People have been complaining about their poor time management habits for years. Consultants across the world have become wealthy from conducting time management seminars. During these seminars, the ideas sound great. But so often leaders go back to their office and get sucked into the same old time-teasing behaviors.
What’s really needed is a change in paradigms. Leaders who say “I didn’t have time to…” are missing the point. They need to change their verb from “have” to “make.” Leaders need to make time for their most important tasks and thinking. This requires expertise at a different skill: priority setting.

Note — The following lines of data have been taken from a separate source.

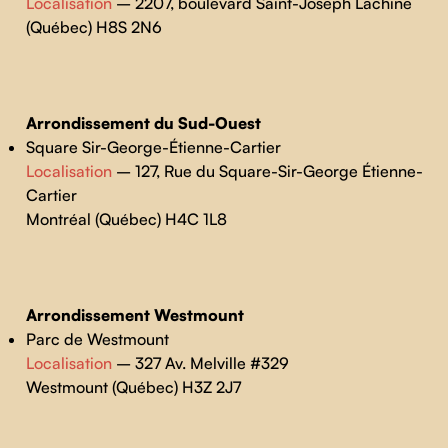
Localisation
– 2207, boulevard Saint-Joseph Lachine
(Québec) H8S 2N6
Arrondissement du Sud-Ouest
Square Sir-George-Étienne-Cartier
Localisation
– 127, Rue du Square-Sir-George Étienne-
Cartier
Montréal (Québec) H4C 1L8
Arrondissement
Westmount
Parc de Westmount
Localisation
– 327 Av. Melville #329
Westmount (Québec) H3Z 2J7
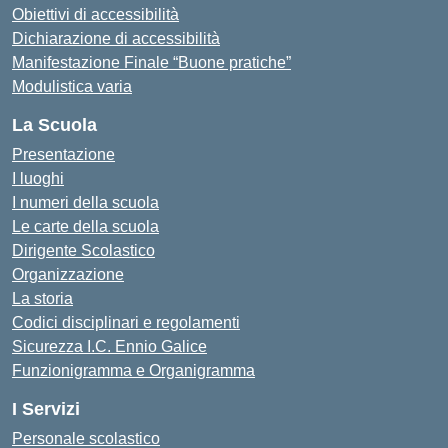
Obiettivi di accessibilità
Dichiarazione di accessibilità
Manifestazione Finale “Buone pratiche”
Modulistica varia
La Scuola
Presentazione
I luoghi
I numeri della scuola
Le carte della scuola
Dirigente Scolastico
Organizzazione
La storia
Codici disciplinari e regolamenti
Sicurezza I.C. Ennio Galice
Funzionigramma e Organigramma
I Servizi
Personale scolastico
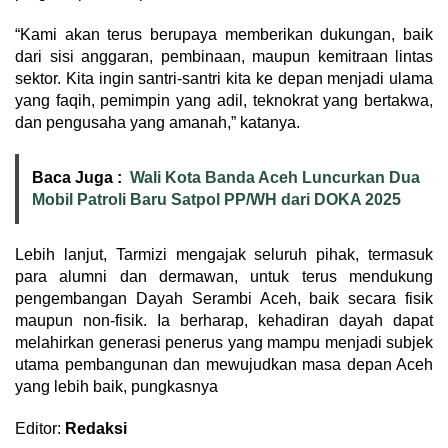
“Kami akan terus berupaya memberikan dukungan, baik
dari sisi anggaran, pembinaan, maupun kemitraan lintas
sektor. Kita ingin santri-santri kita ke depan menjadi ulama
yang faqih, pemimpin yang adil, teknokrat yang bertakwa,
dan pengusaha yang amanah,” katanya.
Baca Juga :
Wali Kota Banda Aceh Luncurkan Dua
Mobil Patroli Baru Satpol PP/WH dari DOKA 2025
Lebih lanjut, Tarmizi mengajak seluruh pihak, termasuk
para alumni dan dermawan, untuk terus mendukung
pengembangan Dayah Serambi Aceh, baik secara fisik
maupun non-fisik. Ia berharap, kehadiran dayah dapat
melahirkan generasi penerus yang mampu menjadi subjek
utama pembangunan dan mewujudkan masa depan Aceh
yang lebih baik, pungkasnya
Editor:
Redaksi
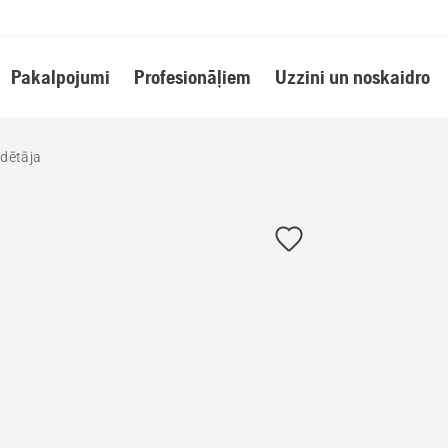
Pakalpojumi
Profesionāļiem
Uzzini un noskaidro
dētāja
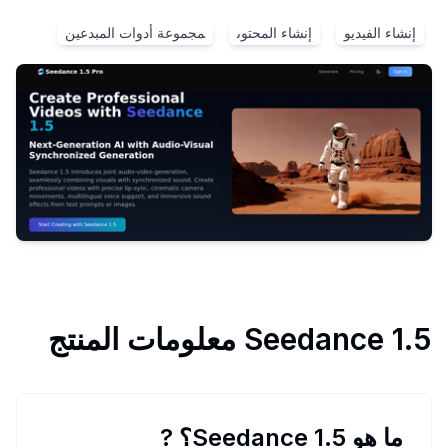
إنشاء الفيديو
إنشاء المحتوى
مجموعة أدوات المبدعين
Seedance 1.5
معلومات المنتج
ما هو Seedance 1.5؟
?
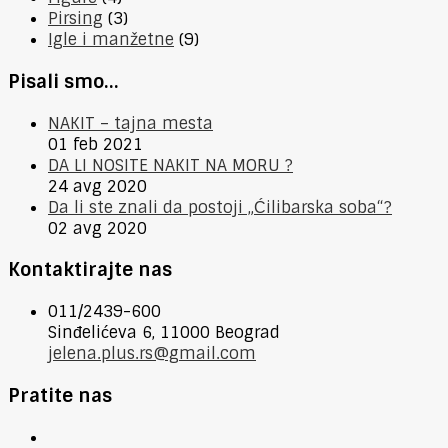
Pirsing
(3)
Igle i manžetne
(9)
Pisali smo…
NAKIT – tajna mesta
01 feb 2021
DA LI NOSITE NAKIT NA MORU ?
24 avg 2020
Da li ste znali da postoji „Ćilibarska soba“?
02 avg 2020
Kontaktirajte nas
011/2439-600
Sinđelićeva 6, 11000 Beograd
jelena.plus.rs@gmail.com
Pratite nas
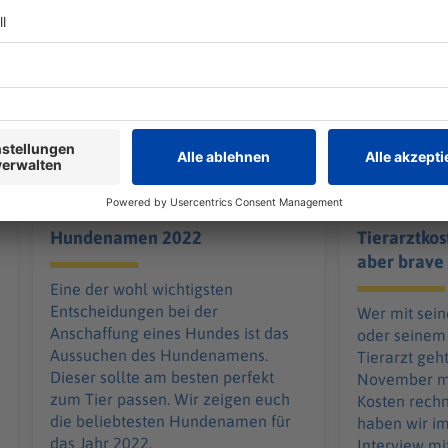
Haustiere
Haustiere
Das sind die beliebtesten
Neue Gebü
Hundenamen 2022
Tierarztkos
aber brave
günstiger
Eine der wohl wichtigsten
Entscheidungen bei der
Wer mit sei
Anschaffung eines Hundes ist das
oder seinem
Aussuchen des Hundenamens.
Tierarzt geh
Dieser sollte am besten perfekt
November mi
zum Tier passen. Wir zeigen euch
Kosten rechn
die beliebtesten Hundenamen für
haben wir 
das Jahr 2022.
Interview mi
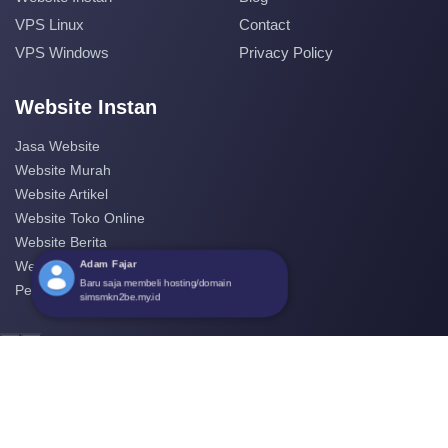
VPS Linux
Contact
VPS Windows
Privacy Policy
Website Instan
Jasa Website
Website Murah
Website Artikel
Website Toko Online
Website Berita
Adam Fajar
Website Perusahaan
Baru saja membeli hosting/domain
Pembuatan Website
simsmkn2be.my.id
‹
›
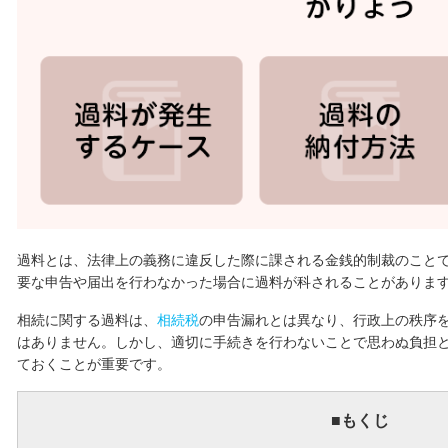
過料とは、法律上の義務に違反した際に課される金銭的制裁のこと
要な申告や届出を行わなかった場合に過料が科されることがありま
相続に関する過料は、
相続税
の申告漏れとは異なり、行政上の秩序
はありません。しかし、適切に手続きを行わないことで思わぬ負担
ておくことが重要です。
■もくじ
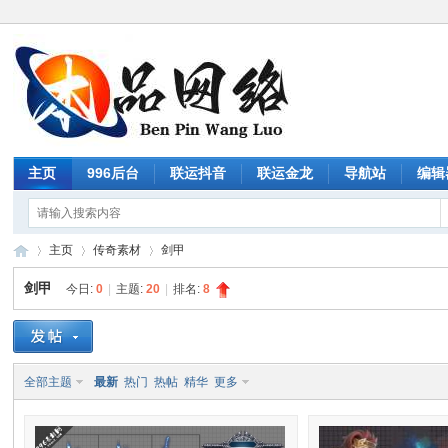
主页
996后台
联运抖音
联运金龙
导航站
编辑
主页
传奇素材
剑甲
剑甲
今日:
0
|
主题:
20
|
排名:
8
传
»
›
›
全部主题
最新
热门
热帖
精华
更多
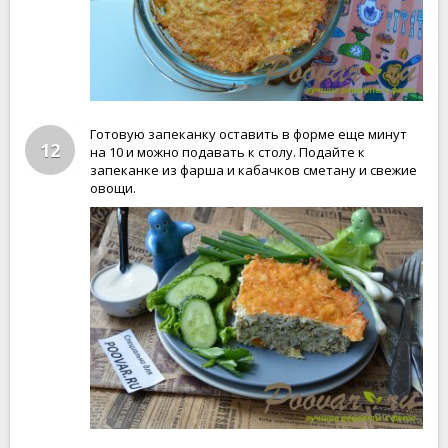
Готовую запеканку оставить в форме еще минут
12
на 10 и можно подавать к столу. Подайте к
запеканке из фарша и кабачков сметану и свежие
овощи.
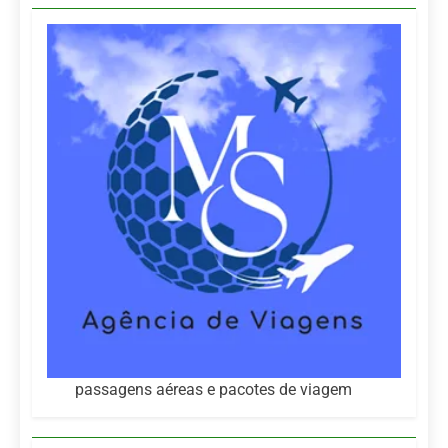
passagens aéreas e pacotes de viagem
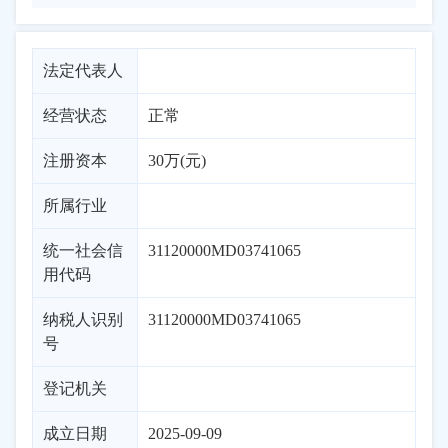
法定代表人
经营状态
正常
注册资本
30万(元)
所属行业
统一社会信
31120000MD03741065
用代码
纳税人识别
31120000MD03741065
号
登记机关
成立日期
2025-09-09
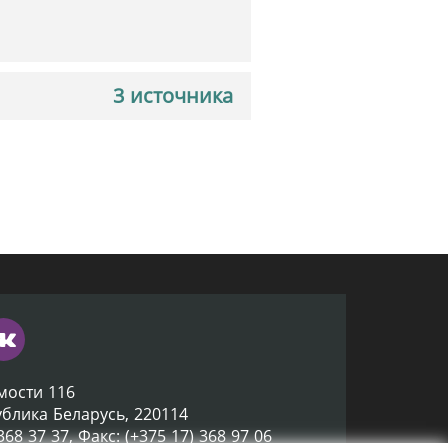
3 источника
мости 116
ублика Беларусь, 220114
 368 37 37, Факс: (+375 17) 368 97 06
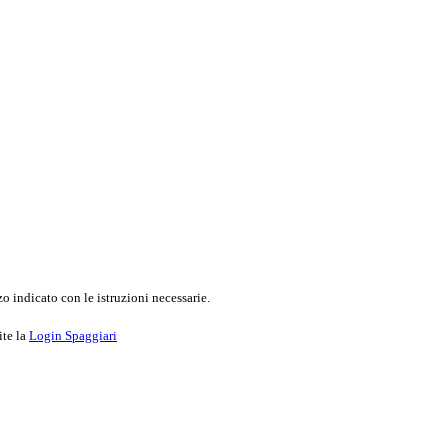
o indicato con le istruzioni necessarie.
ite la
Login Spaggiari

In order to set appropriate priorities about how to use their time, leaders must give themselves permission to plan beforehand and to reflect afterward. This applies to projects, meetings, decision-making and even attending conferences. Pause and reflect beforehand – what do I want to learn or achieve here? Pause and reflect afterward – what did I gain and how I can I use it going forward?
This point came to the fore for me this week during a coaching session with a smart and experienced leader. This leader holds all-staff meetings Tuesday mornings. For two years she has held her one-on-one meetings with each teammate during the day on Mondays. Her reasoning was that if she could gain insights and information from everyone the day before, she would be ready for a meaningful and productive Tuesday full staff meeting.
Once we explored her rationale and compared it to her reality, she realized that by cramming all her one-on-one meetings into Monday, she was indeed collecting much helpful information for herself, but she was not fulfilling her primary objective – to deepen her relationships with her teammates and to really listen for their wants and needs. She was too busy worrying about her schedule and the next meeting to give each teammates her undivided attention. She realized these one-on-one meetings were about her teammates, not just about her need to be on top of all relevant information.
Now she will spread out her one-on-ones throughout the week. By the close of the work week, she will still have all the information she needs to run a productive full team meeting the following Tuesday. AND she will have used her time wisely, making time to prepare well for each teammate meeting and making time to pause and reflect after each meeting.
Please remember – we cannot manage time. There is only a finite amount available to us. However, we can always strive to improve at managing ourselves more effectively within the time that we possess!